“Should I stay or should I go? If I stay there will trouble, if I go there will be double.”
Yes, I realize this song is about a relationship and, even more so, about a sexual relationship; yet, I often find that I ask myself this question on a regular basis. Not necessarily about a relationship, but more so about places. As a traveler, I’m in a constant ebb and flow motion between two (or more) different places. I find that even when I’m particularly happy in one place, I’m still wondering if there is a place that would make me happier, that would fulfill more of my needs and wants, that would make me feel more at “home”.
There are many different factors that play into this decision. Just to name a few: job availability, cost of living, vibe/culture, local friends, relationship status, current weather, and my general happiness. On a good day, I’m an indecisive person. When you add all of these factors into the mix, it’s a recipe for disaster (or at least many sleepless nights wondering “what’s next?”)
Spoiler: I cry nearly every time I leave a place. And I’m not a crier. That’s just how attached I get to places. That’s what makes leaving that much more difficult.
After spending eight months in China, loathing 7.5 of those months, I still cried waiting in the airport for my delayed (no surprise there) flight out of that place. Even with my happiness at an all-time low, I still questioned whether or not I wanted to leave.
I’m three months into my yearlong journey through Australia. I’ve spent the entirety of this time in Melbourne. Now don’t get me wrong, Melbourne is a lovely city. I like it here, I really do. But I’m starting to feel like it’s time to move onward.
Let me break it down.
Jobs: I’ve went from working three jobs six days a week to working one job two days per week. I’m currently working at an organic market, which I’m quite fond of, but they refuse to give me more hours even though they’re short on staff because I’m a foreigner and they’d “prefer to give the hours to locals.” It’s been between me and one other person for three different nanny positions. Each time, I wasn’t selected. The reasons vary, but they’re the same. I’m a foreigner. I wouldn’t be able to work for them long term if the need arose. I don’t have as much experience driving on this side of the road. It’s always something.
Cost of living: Melbourne is expensive. Australia, in general, is expensive. It’s not a real problem if you’re getting consistent work though. I’ve been told that some parts of Australia are less expensive. You know, the outback where deadly animals will exploit me. Or maybe just outside of the big, big (still small, if you ask me) cities.

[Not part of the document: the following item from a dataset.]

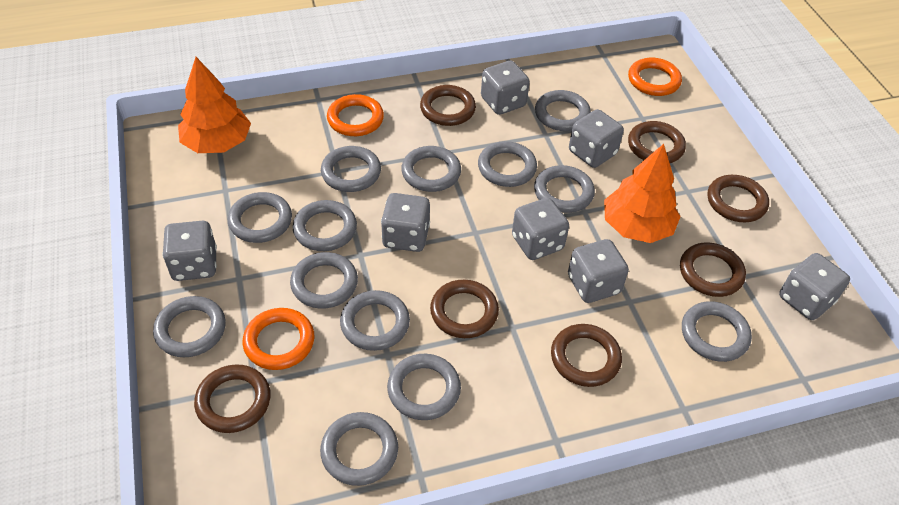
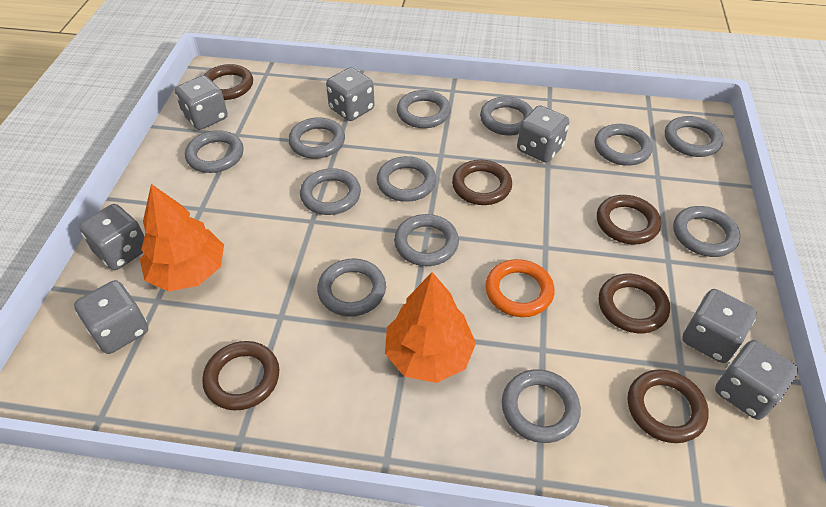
brown ring: [194,364,271,433] [420,85,476,126] [430,280,499,338] [551,324,622,387] [628,121,686,163] [680,242,746,297] [708,175,769,222] = 7 -> [202,341,279,411] [204,64,253,100] [452,160,512,205] [597,195,661,244] [599,274,670,333] [628,369,709,443] = 6
grey ring: [153,296,226,357] [228,192,292,243] [290,252,358,309] [293,200,357,251] [320,412,398,486] [321,146,381,192] [340,290,410,351] [387,354,461,420] [401,146,461,192] [478,141,537,187] [534,165,595,213] [535,90,591,131] [682,301,752,362] = 13 -> [185,130,244,173] [288,117,345,159] [300,168,361,215] [317,258,386,316] [377,156,436,202] [394,214,459,266] [397,90,451,128] [480,96,533,136] [502,369,581,443] [595,124,653,166] [665,116,723,157] [673,206,740,257] = 12
orange ring: [243,308,315,370] [327,94,384,136] [628,58,682,96] = 3 -> [485,259,555,317] = 1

Vibe/Culture: Melbourne has a laid back, artsy vibe. Street performers are out in the Central Business District (CBD) even on Monday nights. Festivals are a year round thing for this city. Plenty of gourmet restaurants and drinking establishments for every taste bud and budget are scattered around the city and its many suburbs. There’s a lot to see and a lot to do in Melbourne. It’s kind of Australia’s version of New York City. But as much as I enjoy the vibe of the city, I’ve seen most of what there is to see here. (I touch on culture a bit more when I talk about happiness.)
Friends: Aside from the friend who I moved here with and a couple other acquaintances, I’d say that I’m majorly failing in the friend department. If I’m being honest, aside from a boozy Tuesday night couchsurfing meetup that I attend of occasion, I haven’t really put myself out there to make friends. Because it’s not easy to go and have fun when you’re not making more than enough money to cover your rent and food.
Relationships: I’ve done a little bit of dating here. I honestly had no intentions of meeting someone. I just wanted to go out and meet new people, maybe make some new friends. But, I did meet someone, a very special someone. Alas, that someone has no plans to travel the world. He wants to go back to school and start his career, while I think those things can wait until after I finish traveling, if that ever happens. And so, the plot thickens (no pun intended).
Weather: The weather is absolute shit in Melbourne. Seriously, if you’re looking for good weather, steer clear of this place. It’s all clouds and gloom and random rainfall to ruin your everyday life. It doesn’t help that I went from five months of winter in the US to three months of winter (and still counting) in Australia. I don’t think I’ve ever been so pale in my life. I daydream of warm beaches and sunshine on a regular basis.
Happiness: I’m not particularly happy here, but I’m also not unhappy either. In the grand scheme of things, I don’t to live a life full of mediocre. That’s why I chose this life. I want my life to be full of adventure and journeys, challenges and learning experiences. But let’s be honest, Australia (aside from the lack of jobs and high quantity of deadly animals, of which I’ve seen none) isn’t a place full of challenge for me. It’s an easy life, compared to Asia, for me. People sound like me, act like me, and look like me. There’s no real culture shock, the shock value that I crave so much while traveling.
What do you think?
And so, I present to you the question that I keep asking myself: should I stay or should I go?
How do you decide if you should stay or if you should go?